Stated task: Could you rewrite the entries below with "text_box" replaced by "textbox" everywhere and nothing else changed? Leave the pictures out of your answer.

Given entries:
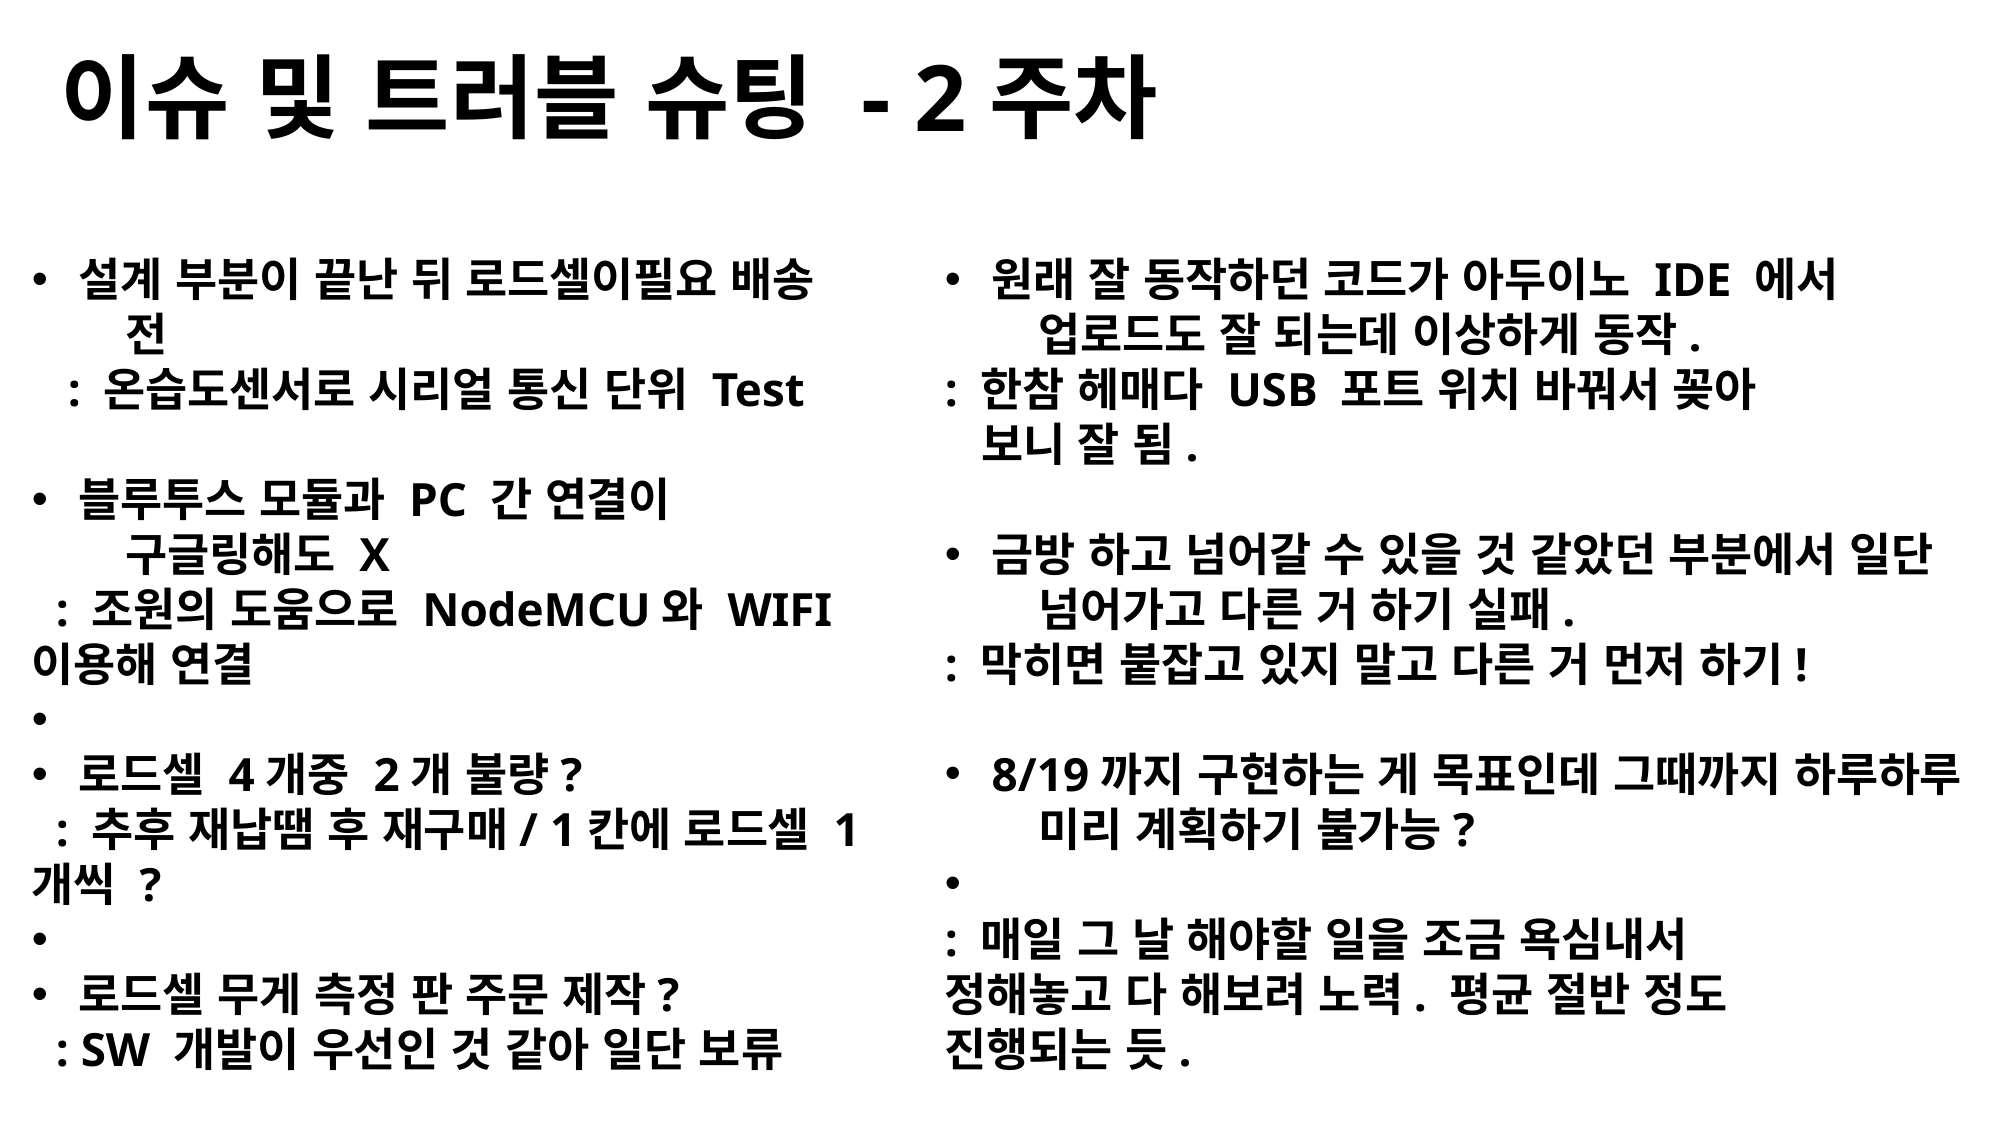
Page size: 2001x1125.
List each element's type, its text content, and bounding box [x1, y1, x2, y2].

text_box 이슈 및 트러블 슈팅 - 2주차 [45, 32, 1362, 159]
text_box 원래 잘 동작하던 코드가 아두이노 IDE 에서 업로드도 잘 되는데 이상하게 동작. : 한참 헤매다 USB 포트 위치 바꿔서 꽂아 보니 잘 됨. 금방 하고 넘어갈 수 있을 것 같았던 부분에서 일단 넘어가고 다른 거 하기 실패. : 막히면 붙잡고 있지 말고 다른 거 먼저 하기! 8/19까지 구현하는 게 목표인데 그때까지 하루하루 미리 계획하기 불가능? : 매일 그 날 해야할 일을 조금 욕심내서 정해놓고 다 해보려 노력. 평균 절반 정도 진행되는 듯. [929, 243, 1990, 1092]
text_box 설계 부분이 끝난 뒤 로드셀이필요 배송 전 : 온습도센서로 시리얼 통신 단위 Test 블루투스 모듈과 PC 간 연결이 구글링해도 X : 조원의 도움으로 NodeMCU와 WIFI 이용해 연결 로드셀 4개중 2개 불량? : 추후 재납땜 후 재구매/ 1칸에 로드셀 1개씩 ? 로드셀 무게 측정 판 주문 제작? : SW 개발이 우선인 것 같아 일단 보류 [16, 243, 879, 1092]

Worked answer:
Page size: 2001x1125.
List each element's type, its text content, and bounding box [x1, y1, x2, y2].

textbox 이슈 및 트러블 슈팅 - 2주차 [45, 32, 1362, 159]
textbox 원래 잘 동작하던 코드가 아두이노 IDE 에서 업로드도 잘 되는데 이상하게 동작. : 한참 헤매다 USB 포트 위치 바꿔서 꽂아 보니 잘 됨. 금방 하고 넘어갈 수 있을 것 같았던 부분에서 일단 넘어가고 다른 거 하기 실패. : 막히면 붙잡고 있지 말고 다른 거 먼저 하기! 8/19까지 구현하는 게 목표인데 그때까지 하루하루 미리 계획하기 불가능? : 매일 그 날 해야할 일을 조금 욕심내서 정해놓고 다 해보려 노력. 평균 절반 정도 진행되는 듯. [929, 243, 1990, 1092]
textbox 설계 부분이 끝난 뒤 로드셀이필요 배송 전 : 온습도센서로 시리얼 통신 단위 Test 블루투스 모듈과 PC 간 연결이 구글링해도 X : 조원의 도움으로 NodeMCU와 WIFI 이용해 연결 로드셀 4개중 2개 불량? : 추후 재납땜 후 재구매/ 1칸에 로드셀 1개씩 ? 로드셀 무게 측정 판 주문 제작? : SW 개발이 우선인 것 같아 일단 보류 [16, 243, 879, 1092]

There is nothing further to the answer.